**Selected excerpt**
☆ ☆ ☆ ☆ ☆ ☆ ☆

AP Reporters Fabricate Scurrilous 'Possible' Reason Why Walesa Wouldn't Meet With Obama

May 28th, 2011 10:01 AM

I've seen Associated Press reporters make absurd assertions before, but a statement written by Julie Pace and Vanessa Gera, who covered President Barack Obama's trip to Poland yesterday, has to be at or near the top of the list of all-time humdingers.

Polish Solidarity hero and Nobel Peace Prize winner Lech Walesa did not meet with Obama yesterday. Wait until you see the sheer speculation as to why there was no meeting in the bolded sentence in the fourth paragraph of the following excerpt from the AP pair's Friday evening report:

Hours before Obama arrived, Polish headlines were dominated by news that he was being snubbed by legendary Solidarity founder Lech Walesa, who said he was refusing to meet with Obama.

 

Solidarity was a national freedom movement under Walesa's leadership in the 1980s that helped bring down communism. His courage in defying communist authorities at the time earned him a Nobel peace prize. Walesa said in televised remarks that President Bronislaw Komorowski and the U.S. ambassador to Poland had called him hoping to persuade him to meet Obama. Walesa insisted, however, that he had no interest in a meeting that would amount to little more than a photo-op.

☆ ☆ ☆ ☆ ☆ ☆ ☆

**Extracted entries**
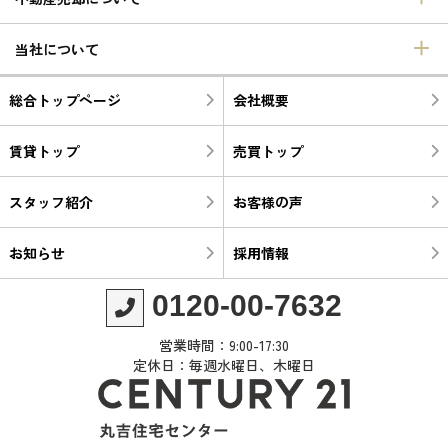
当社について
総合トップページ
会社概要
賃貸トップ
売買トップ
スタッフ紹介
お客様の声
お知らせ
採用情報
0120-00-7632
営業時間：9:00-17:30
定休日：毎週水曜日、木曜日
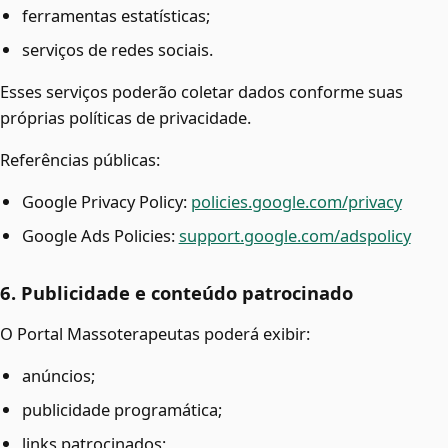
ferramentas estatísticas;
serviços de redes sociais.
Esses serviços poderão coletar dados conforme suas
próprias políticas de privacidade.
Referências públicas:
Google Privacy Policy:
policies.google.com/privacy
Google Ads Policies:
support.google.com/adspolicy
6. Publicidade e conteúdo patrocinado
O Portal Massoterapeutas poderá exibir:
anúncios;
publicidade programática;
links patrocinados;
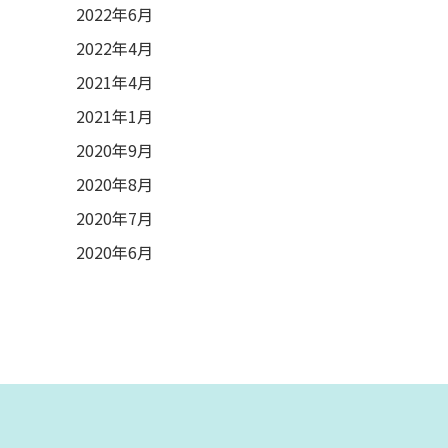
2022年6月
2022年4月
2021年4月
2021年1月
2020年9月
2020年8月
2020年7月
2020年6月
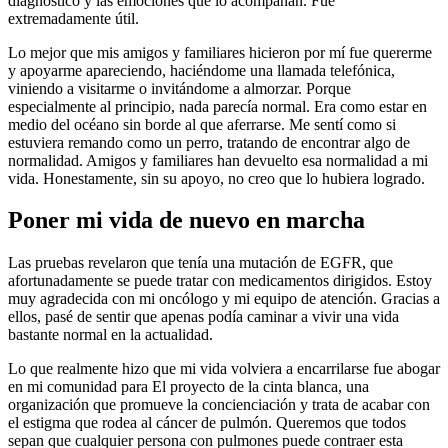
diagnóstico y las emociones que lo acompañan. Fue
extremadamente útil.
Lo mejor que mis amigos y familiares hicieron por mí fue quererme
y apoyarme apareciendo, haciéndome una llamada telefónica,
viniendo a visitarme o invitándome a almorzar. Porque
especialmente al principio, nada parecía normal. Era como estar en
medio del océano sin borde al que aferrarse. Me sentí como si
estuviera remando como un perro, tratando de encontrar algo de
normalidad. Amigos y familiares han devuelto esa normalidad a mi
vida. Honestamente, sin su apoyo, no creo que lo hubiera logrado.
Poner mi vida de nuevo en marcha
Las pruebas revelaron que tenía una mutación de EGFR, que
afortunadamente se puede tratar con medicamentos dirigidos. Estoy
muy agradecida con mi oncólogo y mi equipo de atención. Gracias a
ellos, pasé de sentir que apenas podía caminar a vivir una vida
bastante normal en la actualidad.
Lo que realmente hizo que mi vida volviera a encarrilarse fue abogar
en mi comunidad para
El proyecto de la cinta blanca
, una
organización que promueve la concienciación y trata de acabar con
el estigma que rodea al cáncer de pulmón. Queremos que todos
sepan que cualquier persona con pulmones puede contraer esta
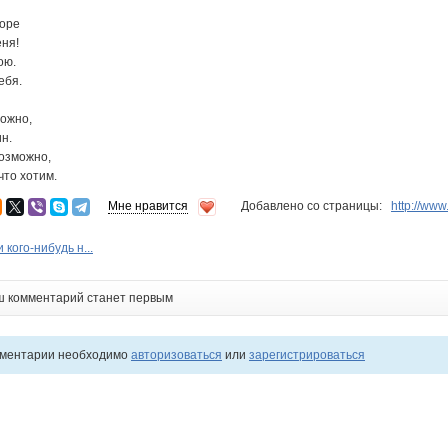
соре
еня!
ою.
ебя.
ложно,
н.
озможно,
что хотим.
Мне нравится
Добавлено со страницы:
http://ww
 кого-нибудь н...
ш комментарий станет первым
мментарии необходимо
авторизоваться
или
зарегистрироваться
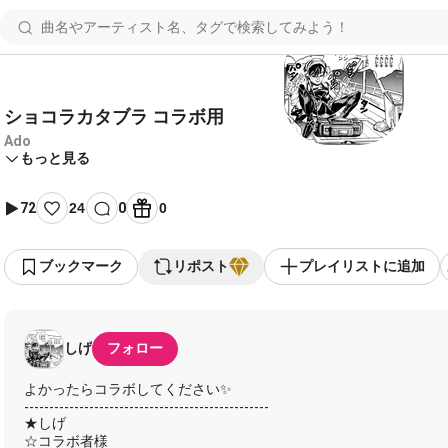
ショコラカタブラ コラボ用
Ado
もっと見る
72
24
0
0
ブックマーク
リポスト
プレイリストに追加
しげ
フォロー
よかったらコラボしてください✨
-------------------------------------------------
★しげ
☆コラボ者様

☆ ☆ ☆ ☆ ☆ ☆ ☆

**Exercise aim**
Continue the commentary on Lech Walesa declining to meet President Obama, picking up after its final sentence.

**Result of the exercise**
 

"This time a meeting does not suit me," the 67-year-old former president said in comments on news station TVN24. His office said he planned instead to attend a biblical festival in Italy.

 

Walesa refused to divulge more, but it seemed possible he was offended at not being offered a one-on-one meeting with Obama early on. Walesa had been invited to meet with Obama along with other former leaders of the anti-communist movement and current party leaders."

"It seemed possible"? Are you kidding me?

Translation: We're totally making this up, but we thought we'd throw it out there anyway just to make the guy who more than anyone else on earth is responsible for the early stages of bringing about the fall of the Iron Curtain look like a petty, egomaniacal old man.

There was absolutely no call for the AP pair's unsupported speculation.

In a Friday editorial ("Walesa Stands Up"), Investors Business Daily opined on Walesa's "seemingly more possible" motivations (it's an editorial, Julie and Vanessa, so they're allowed):

Someone who was awarded the Nobel Peace Prize for actually doing something just snubbed someone who won it for nothing. But Lech Walesa's refusal to meet President Obama is also a cry to save Poland.

 

Lech Walesa, the former Polish president and heroic leader of the Solidarity trade union that helped liberate the entire Eastern European Soviet bloc from communist rule, has his moral courage indelibly engraved in the history books.

 

... on Friday, Walesa once again answered the call to duty and announced he would not accept fellow Nobel Peace laureate President Obama's invitation to meet with him in Poland after the G-8 Summit in France.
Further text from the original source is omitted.